+++ RECORDS TO PROCESS +++
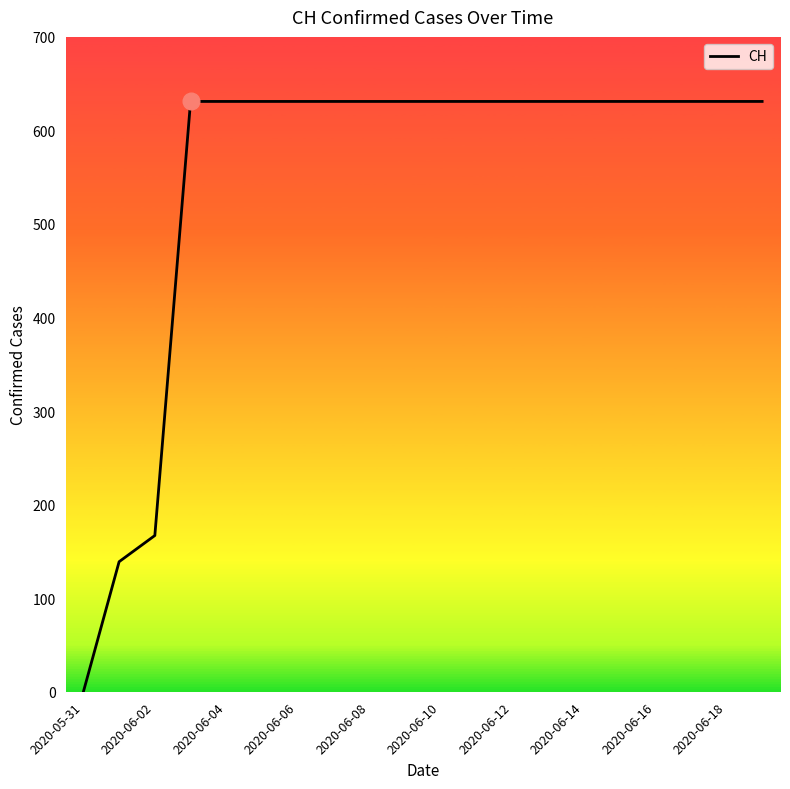

What is the difference between the maximum and minimum values?

631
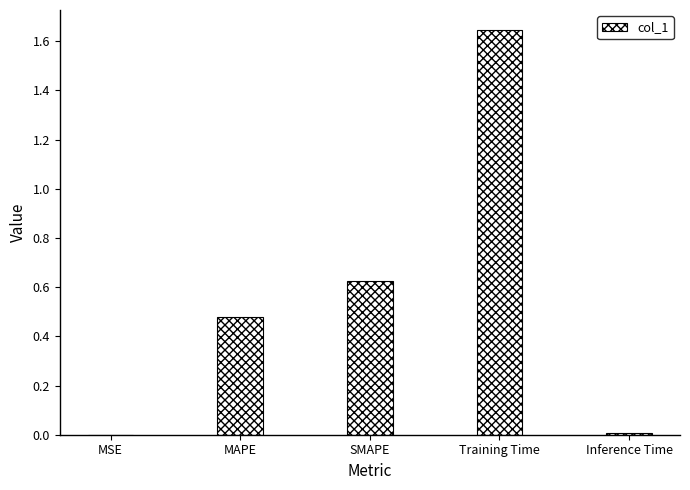

Is it true that the value at MAPE is 0.7?

False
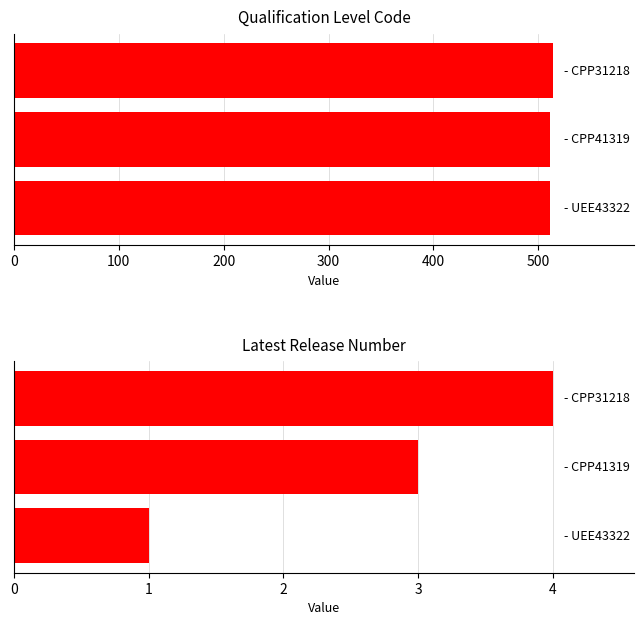

What are all the series names shown in the legend?

Qualification Level Code, Latest Release Number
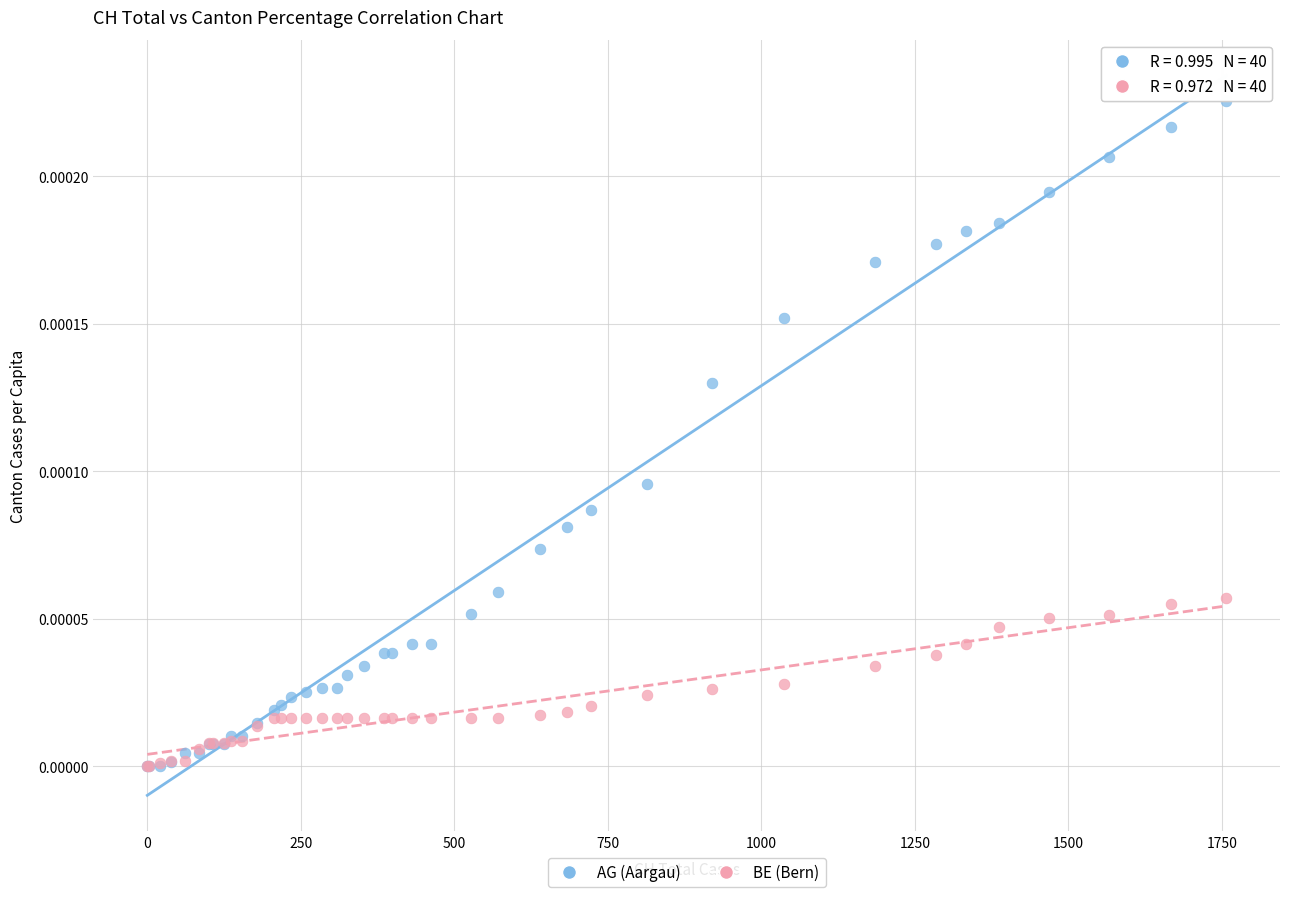

What are all the series names shown in the legend?

AG (Aargau), BE (Bern)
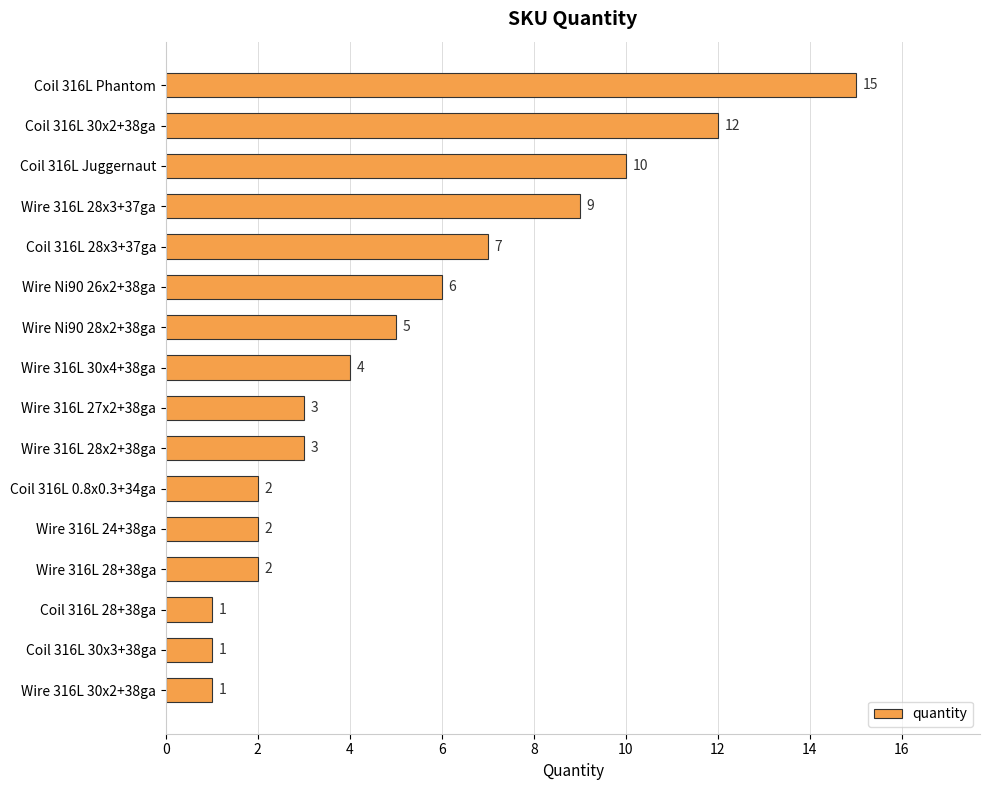

What is the difference between the second highest and minimum values?

11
+++
- _ABOUT THIS EXERCISE_
Rewrite the rows as a numbered list, covering the stretch from the line that contains "Is it true that the value at MAPE is 0.7?" through the end of the rows. Skip blank lines and leave out the pictures.

- _ANSWER BOX_
1. Is it true that the value at MAPE is 0.7?
2. False
3. What are all the series names shown in the legend?
4. Qualification Level Code, Latest Release Number
5. What are all the series names shown in the legend?
6. AG (Aargau), BE (Bern)
7. What is the difference between the second highest and minimum values?
8. 11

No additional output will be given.